A corpus-builder for Argos.
This is very simple: it just collects article data from a set of sources
specified in sources.json
at regular intervals. Later this data can be
processed, used for training, or w/e.
This project has the additional functionality of digesting WikiNews
pages-articles
XML dumps to build out evaluation Event clusters (see
below).
- Setup
config.py
- Run
setup.sh
- Setup the
crontab
- Activate the virtualenv and run
python main.py load_sources
to load the sources (fromsources.json
) into the database.
At some point you will probably want to move the data elsewhere for processing.
If you ssh into your machine with the database, you can get an export:
$ mongodump -d argos_corpora -o /tmp
$ tar -cvzf /tmp/dump.tar.gz /tmp/argos_corpora
From your local machine, you can grab it with scp
and then import into a local MongoDB instance.
$ scp remoteuser@remotemachine:/tmp/dump.tar.gz .
$ tar -zxvf dump.tar.gz
$ cd dump
$ mongorestore argos_corpora
It's likely though that you want to export only the training fields
(title
and text
) to a JSON for training:
$ mongoexport -d argos_corpora -c article -f title,text --jsonArray -o articles.json
The sampler
package can digest WikiNews pages-articles
XML dumps for
the purpose of assembling evaluation data.
It takes a WikiNews page with at least two cited sources and assumes that it constitutes an Event, and its sources are member articles. This data is saved to MongoDB and can later be used to evaluate the performance of the main Argos project's clustering.
You can download the latest pages-articles
dump at
http://dumps.wikimedia.org/enwikinews/latest/.
I strongly suggest you pare down this dump file to maybe only the last 100 pages, so you're not fetching a ton of articles.
To use it, run:
# Start mongodb:
$ mongod --dbpath db
# Preview how many events and articles will be created/downloaded:
# useful if you don't want to process tens of thousands of things.

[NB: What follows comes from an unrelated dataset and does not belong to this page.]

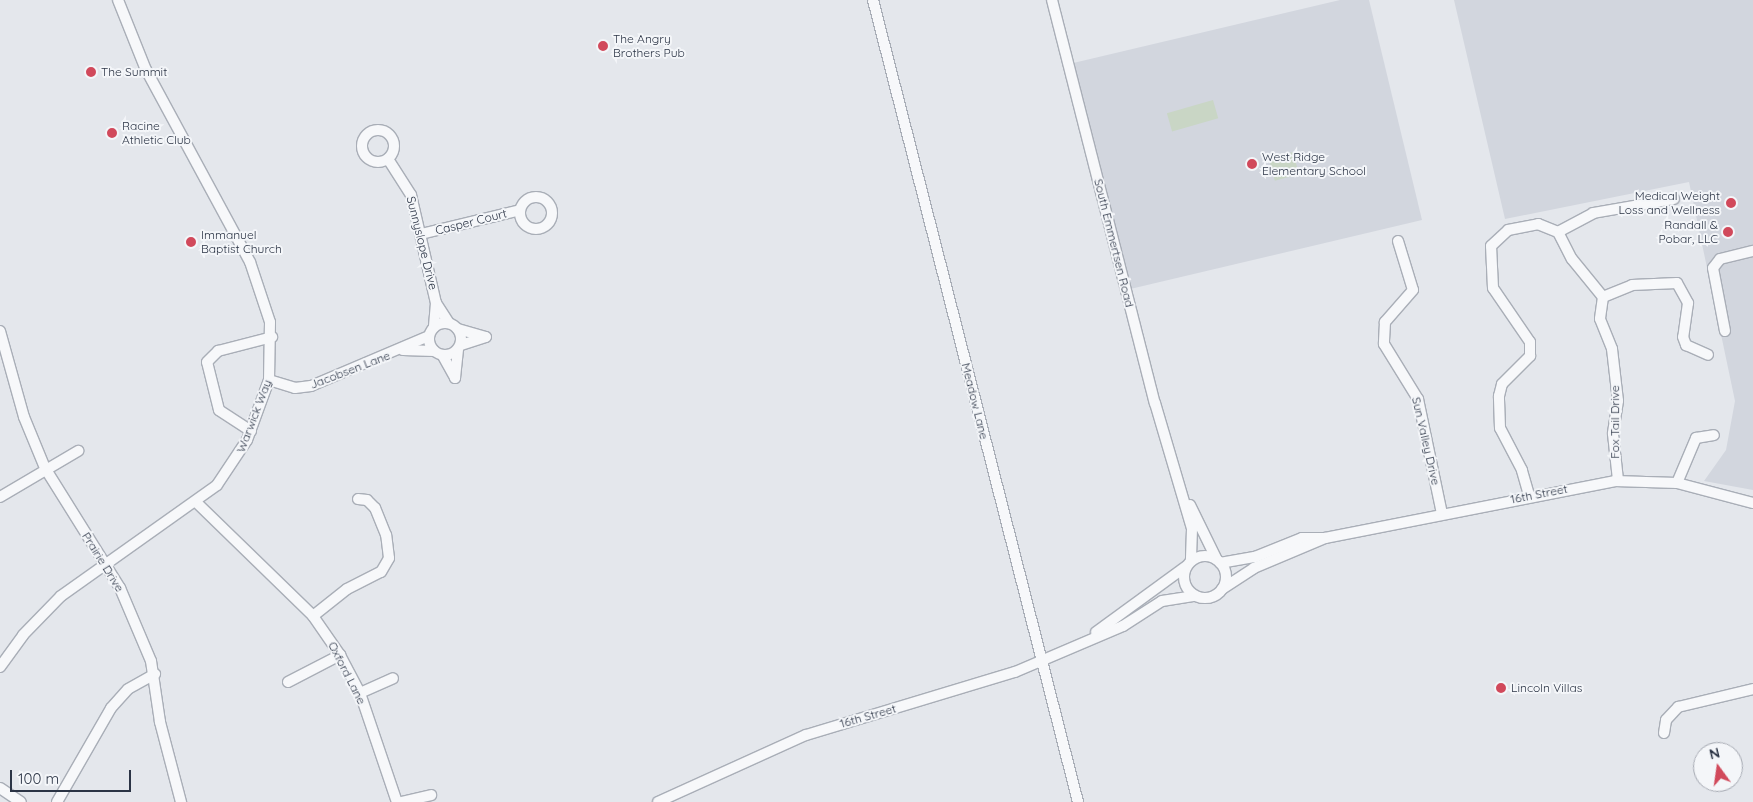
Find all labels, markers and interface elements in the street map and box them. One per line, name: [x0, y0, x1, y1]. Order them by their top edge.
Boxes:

$ python main.py sample_preview /path/to/the/wikinews/dump.xml
# Process the dump for reals
$ python main.py sample /path/to/the/wikinews/dump.xml
That will parse the pages, and for any page that has over two cited sources, it will fetch the article data for those sources and save everything to MongoDB.
Then you can export that data:
$ mongoexport -d argos_corpora -c sample_event --jsonArray -o ~/Desktop/sample_events.json
And this can be used in the main argos project's for evaluation.